Task requirements: In the listing below, find the line with "Zbiory danych" and copy every line from there up to and including the line with "Winden, Hub- und Zuggeräte", exactly and without pictures.

Data section:
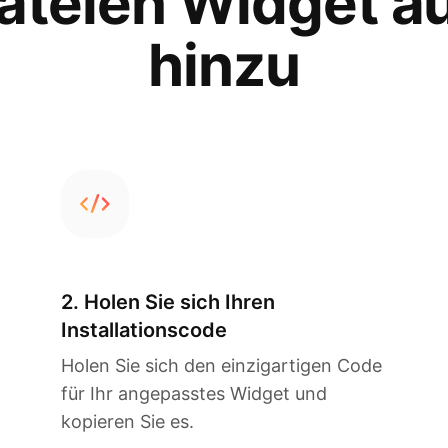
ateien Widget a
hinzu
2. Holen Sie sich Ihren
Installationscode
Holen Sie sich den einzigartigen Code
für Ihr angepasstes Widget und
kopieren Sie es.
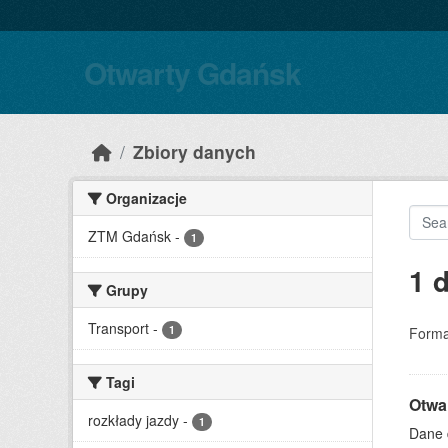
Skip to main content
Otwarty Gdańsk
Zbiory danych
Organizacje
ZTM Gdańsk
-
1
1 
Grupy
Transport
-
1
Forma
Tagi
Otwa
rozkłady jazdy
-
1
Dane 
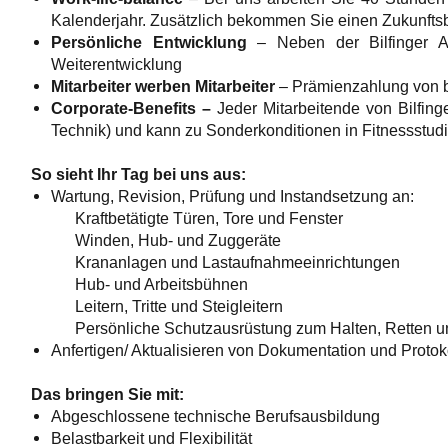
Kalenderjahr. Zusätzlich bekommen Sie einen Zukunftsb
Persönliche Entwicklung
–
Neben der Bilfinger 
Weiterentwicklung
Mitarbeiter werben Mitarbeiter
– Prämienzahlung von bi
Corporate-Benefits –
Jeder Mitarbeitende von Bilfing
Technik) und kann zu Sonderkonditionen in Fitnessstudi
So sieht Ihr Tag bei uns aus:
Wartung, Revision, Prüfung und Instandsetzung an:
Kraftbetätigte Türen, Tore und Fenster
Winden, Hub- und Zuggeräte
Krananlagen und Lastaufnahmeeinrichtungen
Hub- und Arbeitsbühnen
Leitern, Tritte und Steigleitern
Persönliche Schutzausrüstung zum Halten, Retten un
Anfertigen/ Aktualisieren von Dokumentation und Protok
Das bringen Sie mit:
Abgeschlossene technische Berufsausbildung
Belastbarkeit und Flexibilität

Your solution:
Zbiory danych
Organizacje
ZTM Gdańsk
-
1
1 
Grupy
Transport
-
1
Forma
Tagi
Otwa
rozkłady jazdy
-
1
Dane 
Kalenderjahr. Zusätzlich bekommen Sie einen Zukunftsb
Persönliche Entwicklung
–
Neben der Bilfinger 
Weiterentwicklung
Mitarbeiter werben Mitarbeiter
– Prämienzahlung von bi
Corporate-Benefits –
Jeder Mitarbeitende von Bilfing
Technik) und kann zu Sonderkonditionen in Fitnessstudi
So sieht Ihr Tag bei uns aus:
Wartung, Revision, Prüfung und Instandsetzung an:
Kraftbetätigte Türen, Tore und Fenster
Winden, Hub- und Zuggeräte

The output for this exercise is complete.